The HKSAR government made an unprecedented move to use the city's reserves to purchase stocks, directly hitting back at the speculators. But the move was a dangerous one because if HKSAR reserves were not sufficient, it would have meant the Hong Kong economy could collapse, said Jonathan Choi Koon-shum, chairman of the Chinese General Chamber of Commerce.

"That's why the involvement of the central government was very important," Choi told the Global Times, adding that the People's Bank of China, the country's central bank, sent advisors to Hong Kong and offered full support for Hong Kong. 

Norman Chan also said that the central government made clear that "it will spare no efforts in preserving Hong Kong's prosperity and stability… At that moment, the central government was no doubt a powerful backing."

The decision by Hong Kong to use its foreign reserves was highly contentious and was criticized as a move that is against free market principles and was not sustainable. But the central government's support provided cover for the move.

In the end, the then foreign profiteers were defeated and Hong Kong maintained its status as global financial hub. 

Strong resilience

"Currently, the central government will not step in yet, as the Hong Kong economy has a solid foundation," Liang Haiming, an economist at the Hainan University, told the Global Times on Sunday, noting that as soon as violence stops, tourists will return, new public offerings will return and foreign capital will return. 

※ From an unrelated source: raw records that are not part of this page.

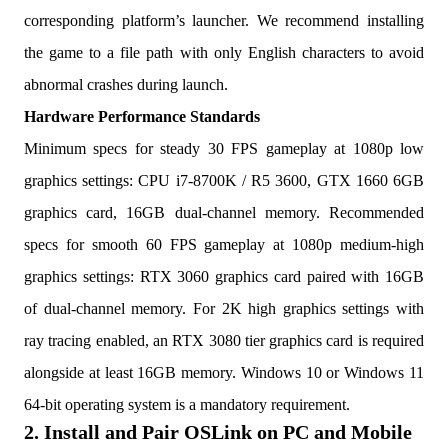
corresponding platform’s launcher. We recommend installing
the game to a file path with only English characters to avoid
abnormal crashes during launch.
Hardware Performance Standards
Minimum specs for steady 30 FPS gameplay at 1080p low
graphics settings: CPU i7-8700K / R5 3600, GTX 1660 6GB
graphics card, 16GB dual-channel memory. Recommended
specs for smooth 60 FPS gameplay at 1080p medium-high
graphics settings: RTX 3060 graphics card paired with 16GB
of dual-channel memory. For 2K high graphics settings with
ray tracing enabled, an RTX 3080 tier graphics card is required
alongside at least 16GB memory. Windows 10 or Windows 11
64-bit operating system is a mandatory requirement.
2. Install and Pair OSLink on PC and Mobile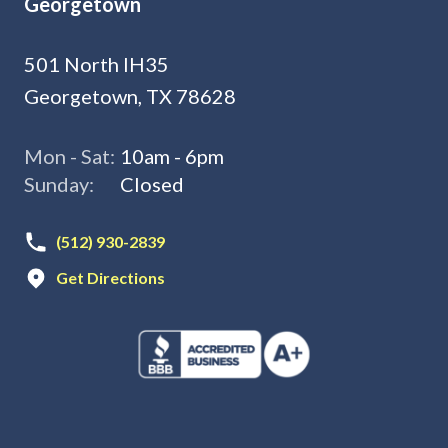
Georgetown
501 North IH35
Georgetown, TX 78628
Mon - Sat:
10am - 6pm
Sunday:
Closed
(512) 930-2839
Get Directions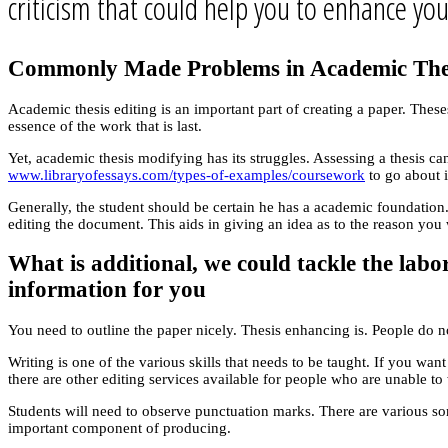
criticism that could help you to enhance you
Commonly Made Problems in Academic The
Academic thesis editing is an important part of creating a paper. The
essence of the work that is last.
Yet, academic thesis modifying has its struggles. Assessing a thesis c
www.libraryofessays.com/types-of-examples/coursework
to go about i
Generally, the student should be certain he has a academic foundation.
editing the document. This aids in giving an idea as to the reason you wo
What is additional, we could tackle the labo
information for you
You need to outline the paper nicely. Thesis enhancing is. People do n
Writing is one of the various skills that needs to be taught. If you wa
there are other editing services available for people who are unable to
Students will need to observe punctuation marks. There are various so
important component of producing.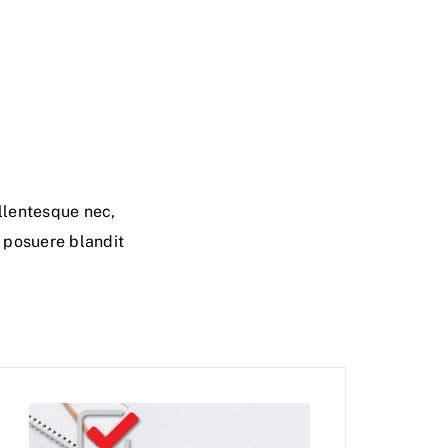
llentesque nec,
i posuere blandit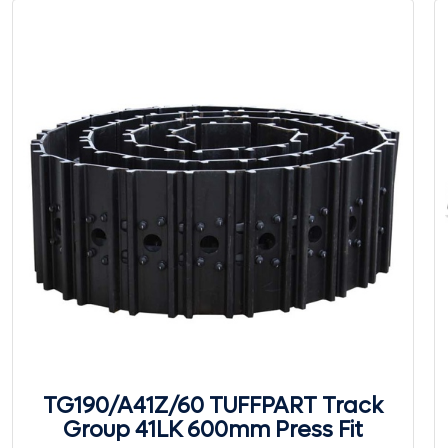
TG190/A41Z/60 TUFFPART Track
Group 41LK 600mm Press Fit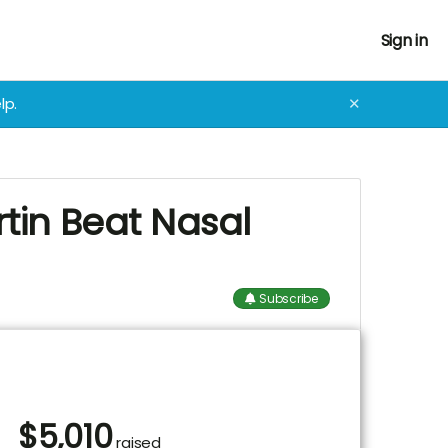
Sign in
lp.
✕
rtin Beat Nasal
Subscribe
$
5,010
raised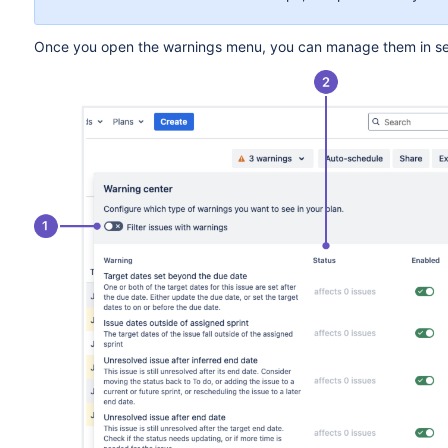
Once you open the warnings menu, you can manage them in se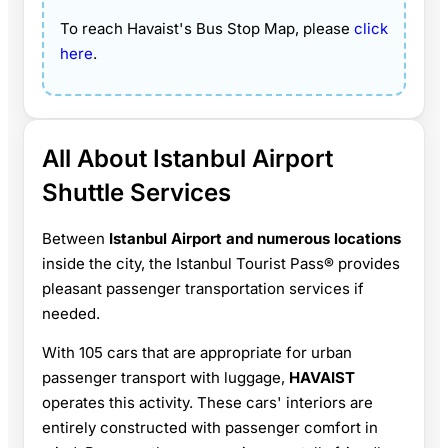
To reach Havaist's Bus Stop Map, please
click
here
.
All About Istanbul Airport
Shuttle Services
Between
Istanbul Airport and numerous locations
inside the city, the Istanbul Tourist Pass® provides
pleasant passenger transportation services if
needed.
With 105 cars that are appropriate for urban
passenger transport with luggage,
HAVAIST
operates this activity. These cars' interiors are
entirely constructed with passenger comfort in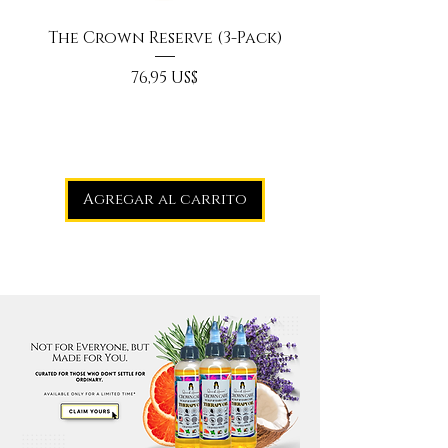
The Crown Reserve (3-Pack)
Precio
76,95 US$
Agregar al carrito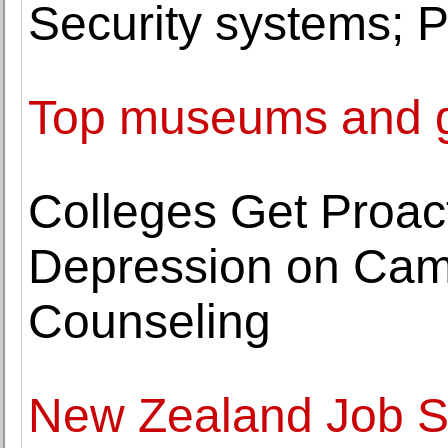
Security systems; P
Top museums and ga
Colleges Get Proac
Depression on Cam
Counseling
New Zealand Job St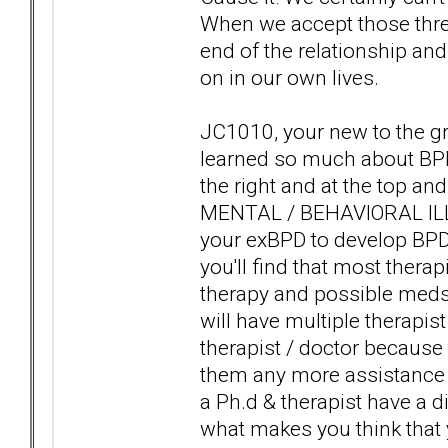
When we accept those three 
end of the relationship a
on in our own lives.
JC1010, your new to the gr
learned so much about BPD
the right and at the top an
MENTAL / BEHAVIORAL ILLN
your exBPD to develop BP
you'll find that most therap
therapy and possible meds 
will have multiple therapist
therapist / doctor because 
them any more assistance g
a Ph.d & therapist have a d
what makes you think that y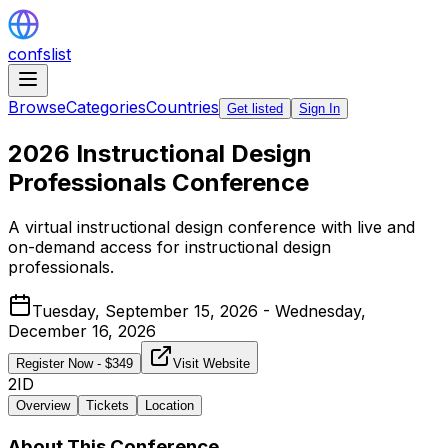
confslist
Browse
Categories
Countries
Get listed
Sign In
2026 Instructional Design
Professionals Conference
A virtual instructional design conference with live and
on-demand access for instructional design
professionals.
Tuesday, September 15, 2026 - Wednesday,
December 16, 2026
Register Now
- $
349
Visit Website
2ID
Overview
Tickets
Location
About This Conference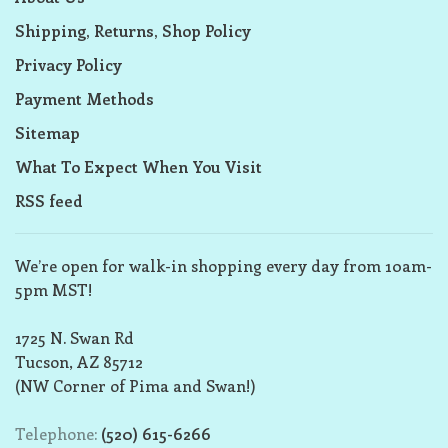
Shipping, Returns, Shop Policy
Privacy Policy
Payment Methods
Sitemap
What To Expect When You Visit
RSS feed
We’re open for walk-in shopping every day from 10am-
5pm MST!
1725 N. Swan Rd
Tucson, AZ 85712
(NW Corner of Pima and Swan!)
Telephone:
(520) 615-6266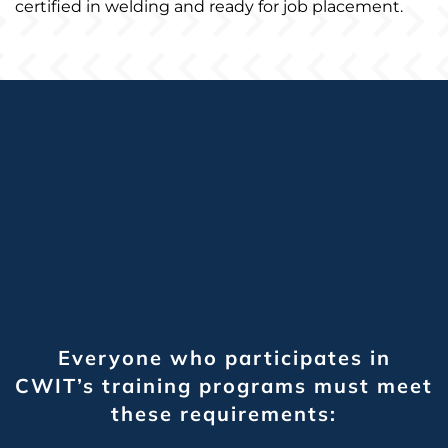
certified in welding and ready for job placement.
Everyone who participates in
CWIT’s training programs must meet
these requirements: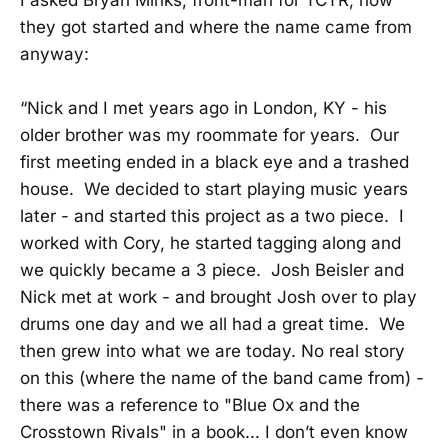
they got started and where the name came from
anyway:
“Nick and I met years ago in London, KY - his
older brother was my roommate for years. Our
first meeting ended in a black eye and a trashed
house. We decided to start playing music years
later - and started this project as a two piece. I
worked with Cory, he started tagging along and
we quickly became a 3 piece. Josh Beisler and
Nick met at work - and brought Josh over to play
drums one day and we all had a great time. We
then grew into what we are today. No real story
on this (where the name of the band came from) -
there was a reference to "Blue Ox and the
Crosstown Rivals" in a book... I don’t even know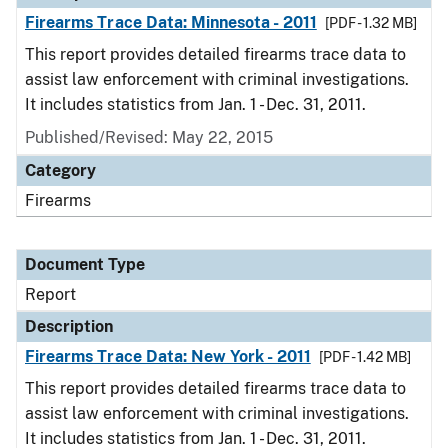
Firearms Trace Data: Minnesota - 2011
[PDF - 1.32 MB]
This report provides detailed firearms trace data to
assist law enforcement with criminal investigations.
It includes statistics from Jan. 1 - Dec. 31, 2011.
Published/Revised: May 22, 2015
Category
Firearms
Document Type
Report
Description
Firearms Trace Data: New York - 2011
[PDF - 1.42 MB]
This report provides detailed firearms trace data to
assist law enforcement with criminal investigations.
It includes statistics from Jan. 1 - Dec. 31, 2011.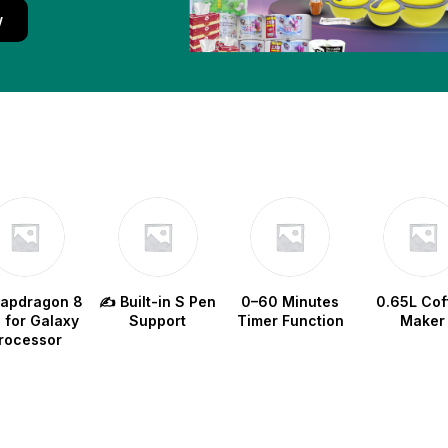
w
napdragon 8
✍️ Built-in S Pen
0–60 Minutes
0.65L Cof
e for Galaxy
Support
Timer Function
Maker
rocessor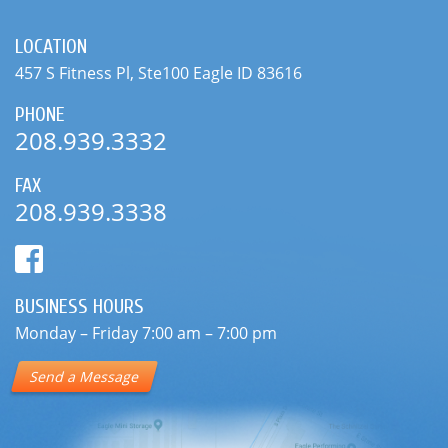
208.939.3332
FAX
208.939.3338
BUSINESS HOURS
Monday – Friday 7:00 am – 7:00 pm
Send a Message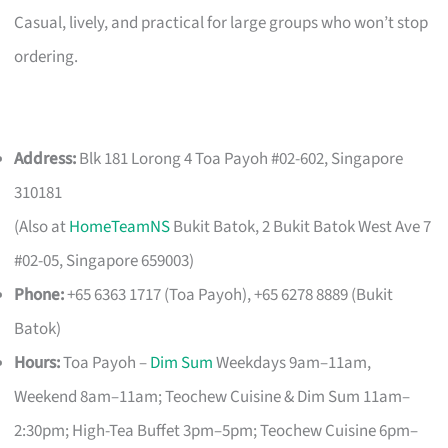
Casual, lively, and practical for large groups who won’t stop
ordering.
Address:
Blk 181 Lorong 4 Toa Payoh #02-602, Singapore
310181
(Also at
HomeTeamNS
Bukit Batok, 2 Bukit Batok West Ave 7
#02-05, Singapore 659003)
Phone:
+65 6363 1717 (Toa Payoh), +65 6278 8889 (Bukit
Batok)
Hours:
Toa Payoh –
Dim Sum
Weekdays 9am–11am,
Weekend 8am–11am; Teochew Cuisine & Dim Sum 11am–
2:30pm; High-Tea Buffet 3pm–5pm; Teochew Cuisine 6pm–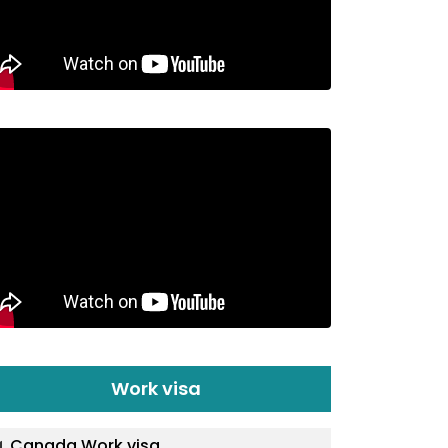
Work visa
Canada Work visa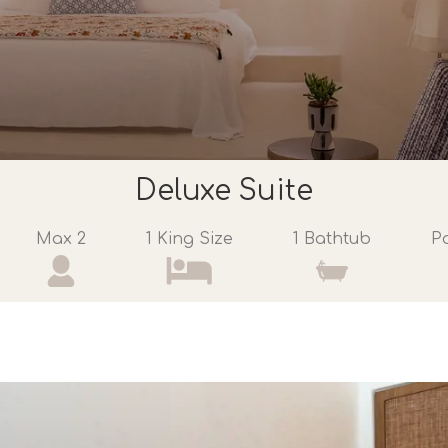
Deluxe Suite
Max 2
1 King Size
1 Bathtub
P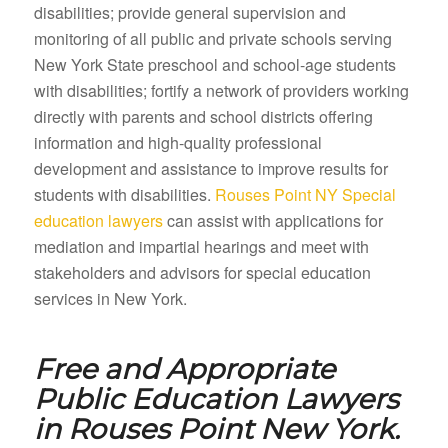
disabilities; provide general supervision and
monitoring of all public and private schools serving
New York State preschool and school-age students
with disabilities; fortify a network of providers working
directly with parents and school districts offering
information and high-quality professional
development and assistance to improve results for
students with disabilities.
Rouses Point NY Special
education lawyers
can assist with applications for
mediation and impartial hearings and meet with
stakeholders and advisors for special education
services in New York.
Free and Appropriate
Public Education Lawyers
in
Rouses Point New York.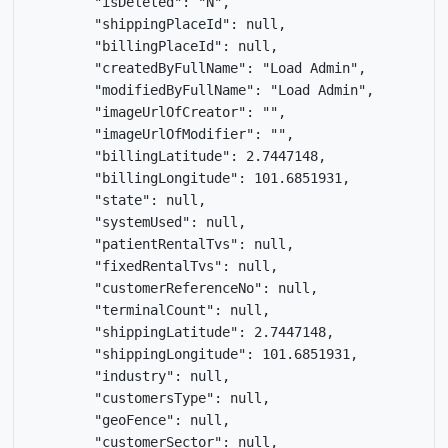
        "isDeleted": "N",

        "shippingPlaceId": null,

        "billingPlaceId": null,

        "createdByFullName": "Load Admin",

        "modifiedByFullName": "Load Admin",

        "imageUrlOfCreator": "",

        "imageUrlOfModifier": "",

        "billingLatitude": 2.7447148,

        "billingLongitude": 101.6851931,

        "state": null,

        "systemUsed": null,

        "patientRentalTvs": null,

        "fixedRentalTvs": null,

        "customerReferenceNo": null,

        "terminalCount": null,

        "shippingLatitude": 2.7447148,

        "shippingLongitude": 101.6851931,

        "industry": null,

        "customersType": null,

        "geoFence": null,

        "customerSector": null,
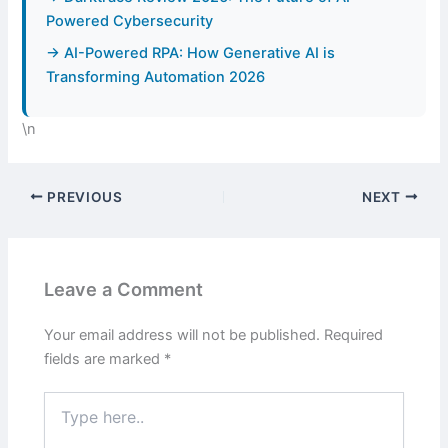
Powered Cybersecurity
→ AI-Powered RPA: How Generative AI is
Transforming Automation 2026
\n
PREVIOUS
NEXT
Leave a Comment
Your email address will not be published.
Required
fields are marked
*
Type
here..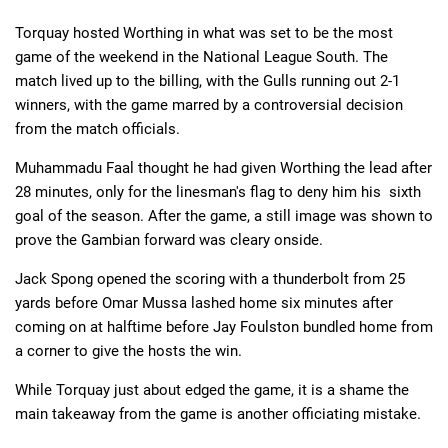
Torquay hosted Worthing in what was set to be the most
game of the weekend in the National League South. The
Deals
Non-League News
match lived up to the billing, with the Gulls running out 2-1
winners, with the game marred by a controversial decision
from the match officials.
Muhammadu Faal thought he had given Worthing the lead after
28 minutes, only for the linesman's flag to deny him his sixth
goal of the season. After the game, a still image was shown to
prove the Gambian forward was cleary onside.
Jack Spong opened the scoring with a thunderbolt from 25
yards before Omar Mussa lashed home six minutes after
coming on at halftime before Jay Foulston bundled home from
a corner to give the hosts the win.
While Torquay just about edged the game, it is a shame the
main takeaway from the game is another officiating mistake.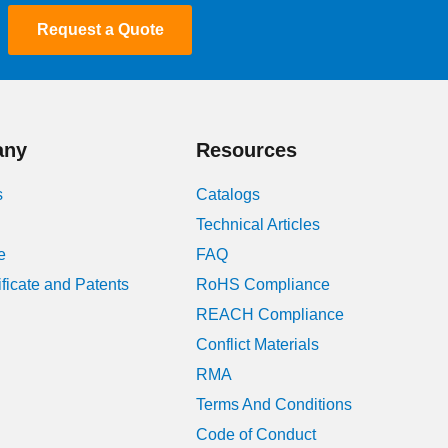
Request a Quote
January 2024
August 2023
July 2023
any
Resources
June 2023
s
Catalogs
May 2023
Technical Articles
e
FAQ
April 2023
ificate and Patents
RoHS Compliance
March 2023
REACH Compliance
Conflict Materials
February 2023
RMA
January 2023
Terms And Conditions
Code of Conduct
December 2022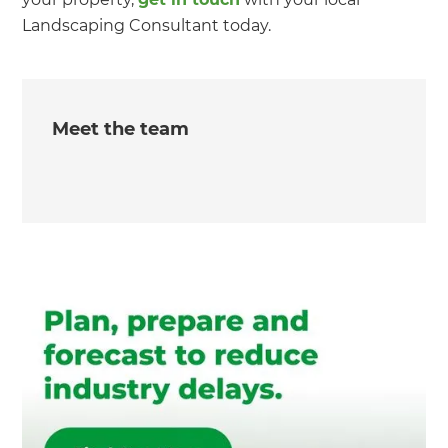
Landscaping Consultant today.
Meet the team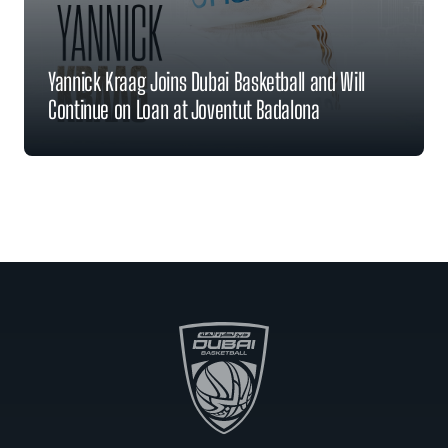
Yannick Kraag Joins Dubai Basketball and Will
Continue on Loan at Joventut Badalona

AB InBev, the world's largest brewer, canceled the planned IPO of its Asia Pacific unit in Hong Kong in July. The IPO was considered the largest of 2019.

China's e-commerce giant Alibaba has reportedly delayed its planned second listing in Hong Kong due to the region's protests.

Liang said that although the city has been facing some damage, it is "not life threatening" and the Guangdong-Hong Kong-Macao Greater Bay Area development plan, where Hong Kong is expected to play a prominent role, could help Hong Kong through the hardship.

The central government has also laid out a slew of other efforts to help ensure long-term development in Hong Kong, including its significant role in the recently announced plan to build Shenzhen, South China's Guangdong Province, into a global benchmark city.

Norman Chan also said that Hong Kong's financial and banking systems have built a strong buffer and resilience over the past years. "In recent months, Hong Kong's financial and banking systems, money and stock markets remain stable and operate in an orderly manner."